--- TEXTO PROPORCIONADO ---

El segundo, titulado El dios de los insectos, era una fábula sobre una niña secuestrada y devorada por una cofradía de insectos ante la estolidez y desconsuelo de su familia burguesa. Como si Franz Kafka reescribiera Caperucita Roja y la leyera ente carcajadas (como solía hacer) con sus amigos.
En la tercera, El ala oeste, ya no hay palabras (se la dedicó a un crítico de prestigio que había mencionado su prosa), sólo el escenario teatral de una casa poblada de ausencias y de fantasmas (el Hitchcock de Psicosis también era un artista grotesco, como lo son las casas del terror de los parques de atracciones o los payasos terroríficos, que ahora parecen de moda).

---

--- TAREAS DEL EJERCICIO ---
1. Responda estas preguntas sobre el texto proporcionado:
(a) ¿Qué título lleva la obra descrita como una fábula sobre una niña secuestrada y devorada?
(b) ¿Con qué cuento se compara esa fábula?
(c) Según el texto proporcionado, ¿qué ya no hay en la tercera obra, El ala oeste?
2. Reproduzca sin cambios el pasaje del texto proporcionado que comienza en las palabras "En la tercera, El" y termina después de "parecen de moda).".

--- MATERIAL DE ORIGEN ---

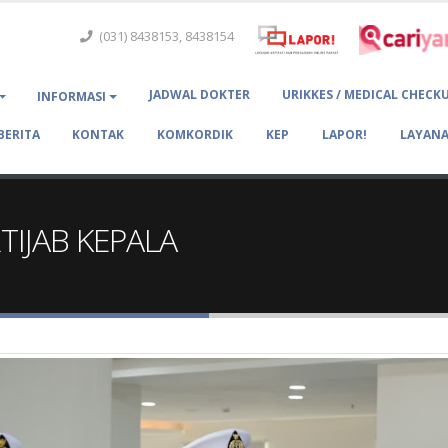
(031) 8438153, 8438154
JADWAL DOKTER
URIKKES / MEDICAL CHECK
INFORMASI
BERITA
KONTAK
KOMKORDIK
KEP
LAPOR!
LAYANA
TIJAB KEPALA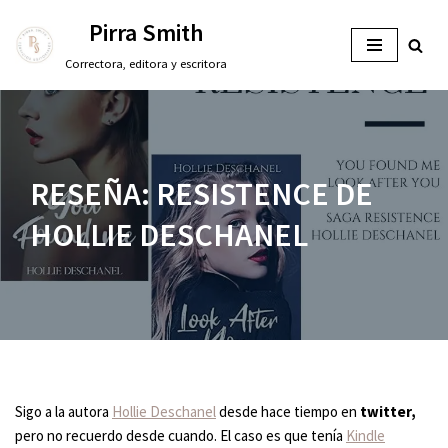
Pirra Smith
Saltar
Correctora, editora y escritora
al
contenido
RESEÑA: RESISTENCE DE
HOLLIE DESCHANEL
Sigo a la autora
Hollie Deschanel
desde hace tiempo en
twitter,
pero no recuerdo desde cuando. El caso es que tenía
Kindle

---

--- LISTA DE SOLUCIONES ---
1.
(a) El dios de los insectos.
(b) Con Caperucita Roja.
(c) Palabras.

2.
En la tercera, El ala oeste, ya no hay palabras (se la dedicó a un crítico de prestigio que había mencionado su prosa), sólo el escenario teatral de una casa poblada de ausencias y de fantasmas (el Hitchcock de Psicosis también era un artista grotesco, como lo son las casas del terror de los parques de atracciones o los payasos terroríficos, que ahora parecen de moda).